Он. Она. Другая (страница 10)

Страница 10

– Мне нечего сказать в оправдание. Да, у меня был роман. Недолгий, но был.

– Был? А сейчас у вас что, если она тебя называет милым? – сильно сжимаю трубку, еще чуть— чуть и она сломается в моих руках.

Его громкое молчание о многим говорит и на многое раскрывает глаза. Их роман не в прошлом, а в настоящем.

– Кто она?

Снова тишина.

– Кто?! – громко шиплю, боясь разбудить дочь. Несмотря на то, что я говорю тихо, горло дерет, будто ору дурниной.

– Мы вместе работали, – признается, опустив голову.

Дрожащими пальцами закрываю рот и беззвучно реву, неожиданно все сопоставив.

– Работа допоздна и в выходные, овернайты (работа сверхурочно, даже ночью), “я в офисе посплю”, – горько перечисляла я, снова складывая в уме один плюс один. – А ты в это время с ней спал. Господи, какая я дура! – по щекам текут тонкие ручьи, я вытираю их ладонью, но меньше не становится. – Я не понимала, почему ты охладел, обнимала и целовала тебя, искала в твоем взгляде хоть намек на прежние чувства. Когда ты меня разлюбил? Когда ты остыл?

Не успеваю услышать ответ, так как слышу, как дверь за спиной открылась и вошли наши соседи. Убираю телефон на тумбочку и стираю слезы с лица.

– Сабина, мы тебе каши и чаю принесли. Поешь хоть чуть— чуть, а то упадешь в обморок.

– Спасибо…большое, – стараюсь не быть размазней, но выходит плохо. Поднимаю глаза и вижу, что муж все еще стоит у окна и смотрит на меня.

– А, с мужем общаетесь, – улыбается соседка. – Ну не буду мешать.

– Мы уже закончили. Вы не мешаете, – поворачиваюсь и прячу зареванное лицо.

– Передача для Искаковой, – на пороге появляется медсестра с двумя большими пакетами. Принимаю их и начинаю разбирать.
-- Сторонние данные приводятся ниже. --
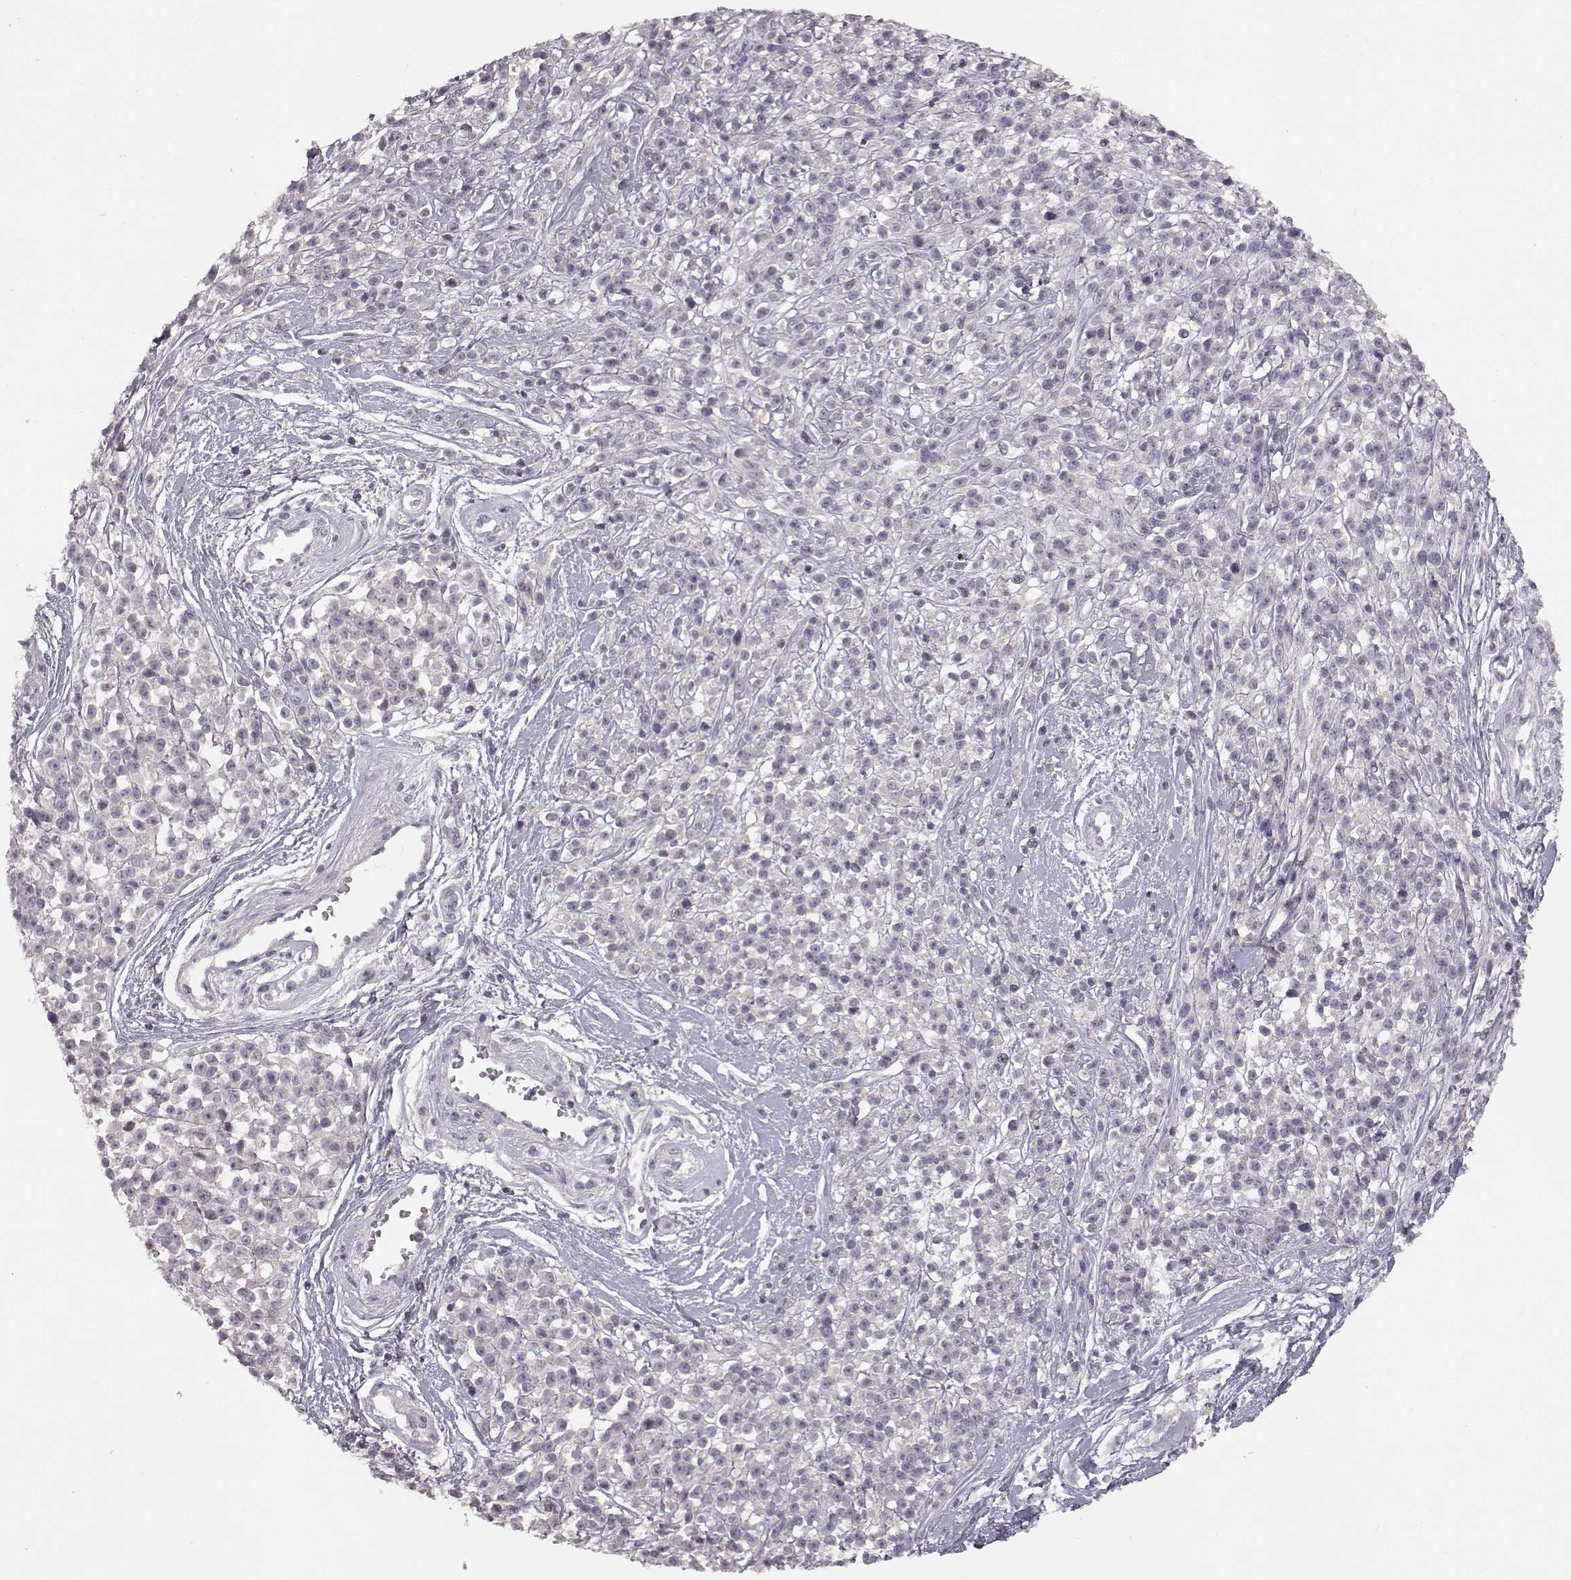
{"staining": {"intensity": "negative", "quantity": "none", "location": "none"}, "tissue": "melanoma", "cell_type": "Tumor cells", "image_type": "cancer", "snomed": [{"axis": "morphology", "description": "Malignant melanoma, NOS"}, {"axis": "topography", "description": "Skin"}, {"axis": "topography", "description": "Skin of trunk"}], "caption": "Photomicrograph shows no protein positivity in tumor cells of malignant melanoma tissue. (DAB immunohistochemistry, high magnification).", "gene": "SPAG17", "patient": {"sex": "male", "age": 74}}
То и дело возвращаюсь к нашему разговору и анализирую. Ругаю себя: мол, надо было быть жестче, где— то по— другому ответить и про развод не забыть. Только теперь понимаю, что хочу уйти, бежать от него, куда глаза глядят. Скрыться от такой любви. которая предает и разрушает. Вытаскиваю из пакета плюшевую зайку в розовом платье – любимую игрушку Нафисы. Дома она спит с ней в обнимку. Вспомнила, как Таир привез ее из командировки, а дочка радовалась и назвала ее Машей, как в мультфильме.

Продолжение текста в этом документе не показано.